WORK INSTRUCTIONS
Once the line containing "#342616; stroke-width: 21" is found in the records below, return it and each following line exactly, up to and including the line containing "middle; stroke-width: 4.5;", and nothing else.

RECORDS PROVIDED
^^^^^^^^

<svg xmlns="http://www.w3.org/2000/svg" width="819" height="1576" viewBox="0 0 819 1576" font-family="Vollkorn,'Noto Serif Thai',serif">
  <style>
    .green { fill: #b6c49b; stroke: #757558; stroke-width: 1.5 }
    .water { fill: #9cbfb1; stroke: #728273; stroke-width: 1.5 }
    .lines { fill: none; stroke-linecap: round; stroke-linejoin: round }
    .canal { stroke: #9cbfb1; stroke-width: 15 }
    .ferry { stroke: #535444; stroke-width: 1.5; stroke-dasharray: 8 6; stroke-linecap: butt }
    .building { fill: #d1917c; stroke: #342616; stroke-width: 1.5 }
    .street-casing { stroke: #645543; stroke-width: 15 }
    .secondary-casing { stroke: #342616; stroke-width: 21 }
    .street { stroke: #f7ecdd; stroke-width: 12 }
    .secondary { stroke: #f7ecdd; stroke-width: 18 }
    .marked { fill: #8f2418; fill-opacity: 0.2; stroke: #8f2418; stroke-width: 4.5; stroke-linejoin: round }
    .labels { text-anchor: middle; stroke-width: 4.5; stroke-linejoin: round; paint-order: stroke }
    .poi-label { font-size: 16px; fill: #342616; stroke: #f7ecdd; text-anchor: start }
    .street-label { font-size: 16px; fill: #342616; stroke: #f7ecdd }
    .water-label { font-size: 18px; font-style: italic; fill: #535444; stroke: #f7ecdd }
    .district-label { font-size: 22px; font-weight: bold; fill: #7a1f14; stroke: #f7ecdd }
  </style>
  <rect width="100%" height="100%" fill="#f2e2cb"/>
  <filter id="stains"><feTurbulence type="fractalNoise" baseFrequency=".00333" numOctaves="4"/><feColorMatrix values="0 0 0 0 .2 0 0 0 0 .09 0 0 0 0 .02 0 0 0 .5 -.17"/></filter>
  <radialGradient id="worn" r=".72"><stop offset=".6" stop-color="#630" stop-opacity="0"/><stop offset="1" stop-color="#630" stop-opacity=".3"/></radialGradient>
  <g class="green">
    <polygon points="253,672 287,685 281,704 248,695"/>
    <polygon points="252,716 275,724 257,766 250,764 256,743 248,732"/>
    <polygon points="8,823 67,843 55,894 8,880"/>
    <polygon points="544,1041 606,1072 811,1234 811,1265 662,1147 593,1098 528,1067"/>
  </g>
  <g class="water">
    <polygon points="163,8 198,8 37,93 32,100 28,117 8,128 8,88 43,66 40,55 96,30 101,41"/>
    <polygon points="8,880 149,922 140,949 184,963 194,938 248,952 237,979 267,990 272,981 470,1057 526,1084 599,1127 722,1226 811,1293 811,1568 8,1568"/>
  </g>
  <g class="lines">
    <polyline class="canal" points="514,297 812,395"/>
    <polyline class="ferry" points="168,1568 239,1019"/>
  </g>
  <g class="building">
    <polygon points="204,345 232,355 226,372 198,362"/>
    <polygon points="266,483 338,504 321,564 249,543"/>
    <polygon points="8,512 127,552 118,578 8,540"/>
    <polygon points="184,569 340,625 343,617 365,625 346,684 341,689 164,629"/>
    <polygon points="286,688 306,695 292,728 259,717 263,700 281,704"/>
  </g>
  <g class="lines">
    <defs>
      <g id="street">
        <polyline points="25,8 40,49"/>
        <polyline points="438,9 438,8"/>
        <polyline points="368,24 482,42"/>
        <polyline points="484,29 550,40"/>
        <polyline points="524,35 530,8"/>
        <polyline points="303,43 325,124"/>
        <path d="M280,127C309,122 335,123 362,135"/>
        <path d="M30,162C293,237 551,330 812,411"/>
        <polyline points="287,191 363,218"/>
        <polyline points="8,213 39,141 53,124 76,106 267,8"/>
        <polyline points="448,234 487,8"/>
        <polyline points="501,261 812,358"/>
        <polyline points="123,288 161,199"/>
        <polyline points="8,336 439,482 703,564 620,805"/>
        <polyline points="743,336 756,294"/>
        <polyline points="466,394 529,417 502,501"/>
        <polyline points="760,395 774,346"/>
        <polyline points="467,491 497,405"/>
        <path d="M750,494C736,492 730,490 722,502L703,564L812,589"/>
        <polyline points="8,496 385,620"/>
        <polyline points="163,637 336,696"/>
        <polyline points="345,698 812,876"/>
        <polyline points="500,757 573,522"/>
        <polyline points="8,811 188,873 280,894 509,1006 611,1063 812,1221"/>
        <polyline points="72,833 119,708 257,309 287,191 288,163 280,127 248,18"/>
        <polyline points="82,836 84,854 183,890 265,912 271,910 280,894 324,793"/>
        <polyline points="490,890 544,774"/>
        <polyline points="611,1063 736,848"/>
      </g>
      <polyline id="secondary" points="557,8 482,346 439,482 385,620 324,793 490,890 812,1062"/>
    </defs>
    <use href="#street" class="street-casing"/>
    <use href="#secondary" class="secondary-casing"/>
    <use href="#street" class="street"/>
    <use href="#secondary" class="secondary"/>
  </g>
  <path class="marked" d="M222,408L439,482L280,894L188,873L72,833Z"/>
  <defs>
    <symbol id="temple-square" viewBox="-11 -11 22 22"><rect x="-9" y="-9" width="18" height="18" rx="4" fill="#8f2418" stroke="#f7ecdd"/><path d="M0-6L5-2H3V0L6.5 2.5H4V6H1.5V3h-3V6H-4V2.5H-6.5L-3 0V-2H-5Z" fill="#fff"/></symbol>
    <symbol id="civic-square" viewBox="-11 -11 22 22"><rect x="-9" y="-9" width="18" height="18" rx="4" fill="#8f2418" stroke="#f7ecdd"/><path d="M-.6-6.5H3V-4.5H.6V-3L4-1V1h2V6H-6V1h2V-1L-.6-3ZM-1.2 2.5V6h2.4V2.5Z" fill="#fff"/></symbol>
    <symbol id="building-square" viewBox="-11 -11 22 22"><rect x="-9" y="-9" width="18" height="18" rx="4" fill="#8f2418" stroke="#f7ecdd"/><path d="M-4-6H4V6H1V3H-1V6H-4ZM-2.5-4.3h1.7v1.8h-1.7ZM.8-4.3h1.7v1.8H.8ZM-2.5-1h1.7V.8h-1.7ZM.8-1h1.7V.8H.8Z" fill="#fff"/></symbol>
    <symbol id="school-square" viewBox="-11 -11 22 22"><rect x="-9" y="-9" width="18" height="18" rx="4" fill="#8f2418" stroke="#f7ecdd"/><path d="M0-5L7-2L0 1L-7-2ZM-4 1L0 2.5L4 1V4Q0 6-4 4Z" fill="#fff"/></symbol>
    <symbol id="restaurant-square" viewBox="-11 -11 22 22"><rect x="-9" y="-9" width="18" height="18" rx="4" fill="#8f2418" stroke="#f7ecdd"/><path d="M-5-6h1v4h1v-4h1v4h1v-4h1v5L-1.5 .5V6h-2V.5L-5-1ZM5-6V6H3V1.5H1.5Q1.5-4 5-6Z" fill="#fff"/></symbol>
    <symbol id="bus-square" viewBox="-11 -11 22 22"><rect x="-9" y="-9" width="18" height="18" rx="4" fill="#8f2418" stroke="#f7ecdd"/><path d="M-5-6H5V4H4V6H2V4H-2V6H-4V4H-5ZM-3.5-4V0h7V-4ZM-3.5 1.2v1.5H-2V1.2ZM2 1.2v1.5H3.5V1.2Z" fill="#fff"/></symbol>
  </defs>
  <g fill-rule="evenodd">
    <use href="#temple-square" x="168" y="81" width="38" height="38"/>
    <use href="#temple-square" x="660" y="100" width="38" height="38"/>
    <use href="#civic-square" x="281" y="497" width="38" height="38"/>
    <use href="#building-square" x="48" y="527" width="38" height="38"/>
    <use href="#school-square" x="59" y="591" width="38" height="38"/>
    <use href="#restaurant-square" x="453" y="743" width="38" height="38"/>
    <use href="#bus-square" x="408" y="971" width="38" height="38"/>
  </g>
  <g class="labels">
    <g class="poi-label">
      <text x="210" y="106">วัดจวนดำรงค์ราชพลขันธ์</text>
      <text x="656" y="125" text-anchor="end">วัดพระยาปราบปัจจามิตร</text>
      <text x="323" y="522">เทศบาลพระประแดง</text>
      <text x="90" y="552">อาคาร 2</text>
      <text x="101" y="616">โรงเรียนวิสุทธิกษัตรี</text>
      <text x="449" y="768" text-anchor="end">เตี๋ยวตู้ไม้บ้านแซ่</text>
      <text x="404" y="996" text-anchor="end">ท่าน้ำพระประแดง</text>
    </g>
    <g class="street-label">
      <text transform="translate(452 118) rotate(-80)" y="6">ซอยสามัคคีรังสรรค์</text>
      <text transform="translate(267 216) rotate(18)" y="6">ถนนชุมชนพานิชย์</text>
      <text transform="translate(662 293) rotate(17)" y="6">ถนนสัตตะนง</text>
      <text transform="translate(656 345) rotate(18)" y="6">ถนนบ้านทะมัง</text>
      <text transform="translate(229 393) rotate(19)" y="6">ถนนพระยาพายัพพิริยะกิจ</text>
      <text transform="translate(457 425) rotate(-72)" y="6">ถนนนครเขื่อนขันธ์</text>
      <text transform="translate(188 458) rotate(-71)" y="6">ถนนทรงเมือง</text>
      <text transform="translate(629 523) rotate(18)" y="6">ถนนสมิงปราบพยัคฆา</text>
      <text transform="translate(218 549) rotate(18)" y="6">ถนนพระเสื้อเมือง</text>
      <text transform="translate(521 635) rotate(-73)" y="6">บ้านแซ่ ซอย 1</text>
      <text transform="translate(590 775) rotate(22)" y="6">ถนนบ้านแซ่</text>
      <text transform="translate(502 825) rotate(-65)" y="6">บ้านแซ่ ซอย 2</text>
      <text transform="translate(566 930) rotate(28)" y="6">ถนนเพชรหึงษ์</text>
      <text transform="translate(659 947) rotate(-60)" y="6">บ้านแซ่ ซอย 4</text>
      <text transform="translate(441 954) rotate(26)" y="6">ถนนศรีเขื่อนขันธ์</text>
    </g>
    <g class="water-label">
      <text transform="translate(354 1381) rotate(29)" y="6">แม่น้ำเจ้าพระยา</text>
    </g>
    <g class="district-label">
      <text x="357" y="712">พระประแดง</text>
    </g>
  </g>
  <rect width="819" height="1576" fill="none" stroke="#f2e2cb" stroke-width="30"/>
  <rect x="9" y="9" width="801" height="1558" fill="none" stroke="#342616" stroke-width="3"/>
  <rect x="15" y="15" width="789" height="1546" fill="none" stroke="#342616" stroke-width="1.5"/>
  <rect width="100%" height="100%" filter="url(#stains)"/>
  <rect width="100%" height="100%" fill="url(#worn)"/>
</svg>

^^^^^^^^

FINISHED EXERCISE
    .secondary-casing { stroke: #342616; stroke-width: 21 }
    .street { stroke: #f7ecdd; stroke-width: 12 }
    .secondary { stroke: #f7ecdd; stroke-width: 18 }
    .marked { fill: #8f2418; fill-opacity: 0.2; stroke: #8f2418; stroke-width: 4.5; stroke-linejoin: round }
    .labels { text-anchor: middle; stroke-width: 4.5; stroke-linejoin: round; paint-order: stroke }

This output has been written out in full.